* _AUFGABEN ZUR ÜBUNG_:
1. Beantworte diese Fragen zum Textauszug über die Staatsfinanzen im Westen:
(a) Was steht den Ländern im Westen, anders als den Ländern der Dritten Welt, zur Verfügung?
(b) Worin bestand im Systemkonflikt der entscheidende Nachteil der UdSSR?
(c) Unter welcher Bedingung stellen die Anleger ihr Geld weiterhin zur Verfügung?
2. Übersetze diesen Satz aus dem Textauszug ins Englische: „Der amerikanische Anleihemarkt ist der größte und liquideste Finanzmarkt der Welt, sodass investiertes Geld jederzeit auch wieder abgezogen werden kann.“

Diese nun vorliegende Situation offenbart ein grundlegendes Problem des politischen Westens. Die Einnahmen reichen nicht aus, um den Staat sowie seine Aufgaben und Verpflichtungen zu finanzieren. Im Gegensatz zu den Ländern der Dritten Welt stehen den Ländern im Westen die internationalen Finanzmärkte für die Aufnahme von Krediten zur Verfügung, womit sie ihre Defizite im Haushalt ausgleichen können.

Das ist nur möglich, weil diese hoch entwickelten Staaten über eine leistungsfähige Wirtschaft verfügen, die ihnen hohe und vor allem verlässliche Steuereinnahmen garantiert. Zudem haben sie moderne Kapitalmärkte mit einer Vielzahl von Produkten, die Investoren aus aller Welt die Möglichkeit bieten, Kapital gewinnbringend und sicher zu anzulegen. Der amerikanische Anleihemarkt ist der größte und liquideste Finanzmarkt der Welt, sodass investiertes Geld jederzeit auch wieder abgezogen werden kann.

Weltweit fließen Ersparnisse und Kapital in diese Märkte. Sie finanzieren den westlichen Kapitalismus. Die Erfolge westlicher Unternehmen sind zu einem nicht unerheblichen Teil der Tatsache geschuldet, dass ihnen Kapital im Überfluss zur Verfügung steht. Das war im Systemkonflikt zwischen dem sowjetischen Sozialismus und dem westlichen Kapitalismus der entscheidende Nachteil der UdSSR. Sie verfügte nicht über genügend Kapital und hatte keinen Zugang zu dessen internationalen Märkten.

Der Zustrom von Kapital aus aller Welt ermöglicht nicht nur den westlichen Unternehmen sondern auch den westlichen Staaten selbst sich über Schulden zu finanzieren, wo die eigenen Einnahmen nicht ausreichen. Solange Zinsen und Tilgung der Anleihen geleistet werden, sind die Anleger weiterhin bereit, ihr Geld zur Verfügung zu stellen, auch wenn die Verschuldung der westlichen Unternehmen und Staaten immer weiter wächst.

* _GESAMMELTE DATEN_:

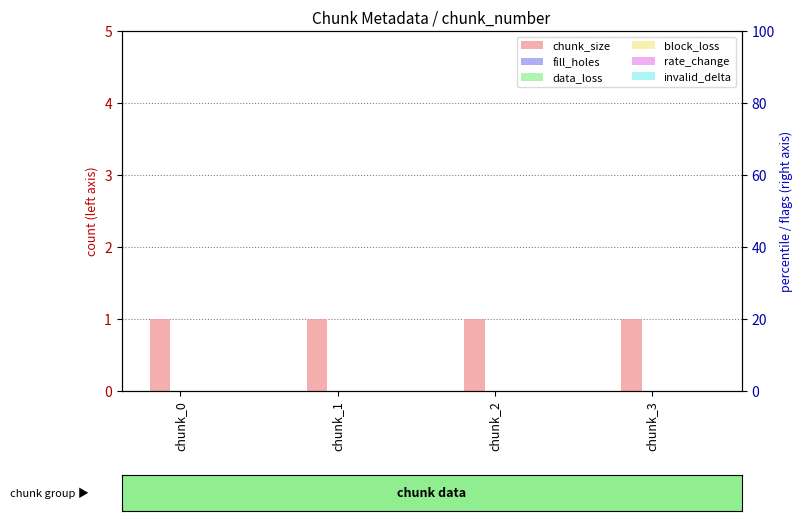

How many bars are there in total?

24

* _SCHRIFTLICHE ANTWORTEN_:
1.
(a) Die internationalen Finanzmärkte für die Aufnahme von Krediten, mit denen sie ihre Haushaltsdefizite ausgleichen können.
(b) Sie verfügte nicht über genügend Kapital und hatte keinen Zugang zu dessen internationalen Märkten.
(c) Solange Zinsen und Tilgung der Anleihen geleistet werden.

2. The American bond market is the largest and most liquid financial market in the world, so that invested money can also be withdrawn again at any time.